Limitations & Future Work

  • Degradation Operator Requires per-task Search: The optimal choice between noise, blur, or JPEG depends on the dataset; a theoretical understanding of why certain degradations favor specific tasks is missing.
  • Manual Frequency Schedule: While the U-shape is derived from SNR observations, the exact peak positions and magnitudes still require tuning. An adaptive schedule might be superior.
  • Domain Scope: Only image translation and restoration were verified. Whether FMPG transfers to audio super-resolution or video bridges remains unexamined.
  • vs. CFG (Ho & Salimans, 2021): CFG enhances conditional alignment based on condition presence; PG enhances prior exploitation based on prior integrity. They are orthogonal on bridges.
  • vs. AG (Karras et al., 2024): AG requires an under-trained network; PG uses training-free degradation during inference, resulting in lower deployment costs and more direct alignment with bridge-specific prior exploitation.
  • vs. DDBM / DBIM (Zhou et al., 2024; Zheng et al., 2025): These provide bridge training and fast samplers. Ours serves as a universal enhancement plug-in that leaves their parameters untouched.
  • vs. ECSI (Zhang et al., 2025b): ECSI focuses on smarter sampling; PG/FMPG focuses on guidance.

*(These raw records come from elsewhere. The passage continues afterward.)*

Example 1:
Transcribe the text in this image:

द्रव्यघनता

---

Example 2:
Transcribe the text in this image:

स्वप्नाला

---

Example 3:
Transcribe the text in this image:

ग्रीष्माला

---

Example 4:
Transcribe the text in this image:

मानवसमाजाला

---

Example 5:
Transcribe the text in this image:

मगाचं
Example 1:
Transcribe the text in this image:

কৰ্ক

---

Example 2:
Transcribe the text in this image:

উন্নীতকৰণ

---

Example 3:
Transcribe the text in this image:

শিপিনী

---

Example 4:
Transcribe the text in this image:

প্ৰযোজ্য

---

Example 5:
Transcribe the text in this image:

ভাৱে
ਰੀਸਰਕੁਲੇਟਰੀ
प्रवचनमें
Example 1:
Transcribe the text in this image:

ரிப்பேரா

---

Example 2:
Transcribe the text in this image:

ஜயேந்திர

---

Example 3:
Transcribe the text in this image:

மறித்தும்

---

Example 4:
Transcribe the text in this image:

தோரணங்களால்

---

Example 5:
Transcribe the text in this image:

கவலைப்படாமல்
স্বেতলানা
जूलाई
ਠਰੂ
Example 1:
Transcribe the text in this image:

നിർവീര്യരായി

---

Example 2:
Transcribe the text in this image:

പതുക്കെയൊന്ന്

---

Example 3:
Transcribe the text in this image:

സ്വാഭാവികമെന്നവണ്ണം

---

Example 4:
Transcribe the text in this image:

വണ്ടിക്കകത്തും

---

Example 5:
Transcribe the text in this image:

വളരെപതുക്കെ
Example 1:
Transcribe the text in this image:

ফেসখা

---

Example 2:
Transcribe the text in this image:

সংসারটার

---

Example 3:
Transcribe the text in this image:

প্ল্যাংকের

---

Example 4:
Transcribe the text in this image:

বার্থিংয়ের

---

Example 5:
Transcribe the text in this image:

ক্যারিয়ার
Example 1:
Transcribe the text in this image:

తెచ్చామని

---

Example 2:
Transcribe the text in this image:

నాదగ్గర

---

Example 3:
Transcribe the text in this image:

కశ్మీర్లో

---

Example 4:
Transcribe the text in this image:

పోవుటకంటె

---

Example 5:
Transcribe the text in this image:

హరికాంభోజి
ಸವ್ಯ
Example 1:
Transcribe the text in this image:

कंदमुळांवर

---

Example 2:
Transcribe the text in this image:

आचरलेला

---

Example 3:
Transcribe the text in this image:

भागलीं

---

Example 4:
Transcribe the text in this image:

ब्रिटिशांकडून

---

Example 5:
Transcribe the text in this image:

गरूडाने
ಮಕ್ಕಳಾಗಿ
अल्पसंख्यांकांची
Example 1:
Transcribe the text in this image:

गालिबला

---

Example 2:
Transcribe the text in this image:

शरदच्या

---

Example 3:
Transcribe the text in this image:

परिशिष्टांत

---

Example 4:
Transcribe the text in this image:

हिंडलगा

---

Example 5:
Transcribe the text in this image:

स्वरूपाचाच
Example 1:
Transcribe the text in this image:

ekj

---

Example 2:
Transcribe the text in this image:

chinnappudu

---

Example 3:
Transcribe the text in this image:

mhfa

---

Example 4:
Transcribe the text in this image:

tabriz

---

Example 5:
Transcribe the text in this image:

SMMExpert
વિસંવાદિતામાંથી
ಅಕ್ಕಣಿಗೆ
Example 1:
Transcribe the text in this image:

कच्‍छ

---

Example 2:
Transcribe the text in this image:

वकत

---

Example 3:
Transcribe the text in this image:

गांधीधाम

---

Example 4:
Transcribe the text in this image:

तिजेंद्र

Theoretically, they can be combined to further reduce FID at low NFEs.

Rating

  • Novelty: ⭐⭐⭐⭐ Porting the "gap-creation" paradigm to bridges and encoding U-shaped SNR/frequency behavior into guidance is original.
  • Experimental Thoroughness: ⭐⭐⭐⭐ Covers two backbones and multiple tasks across various NFEs, though migration to audio/video is missing.
  • Writing Quality: ⭐⭐⭐⭐ Clear unified perspective on guidance types; effective frequency domain analysis and SNR visualizations.
  • Value: ⭐⭐⭐⭐ A truly training-free, NFE-neutral plug-in that provides direct value to image translation/restoration tasks using bridge models.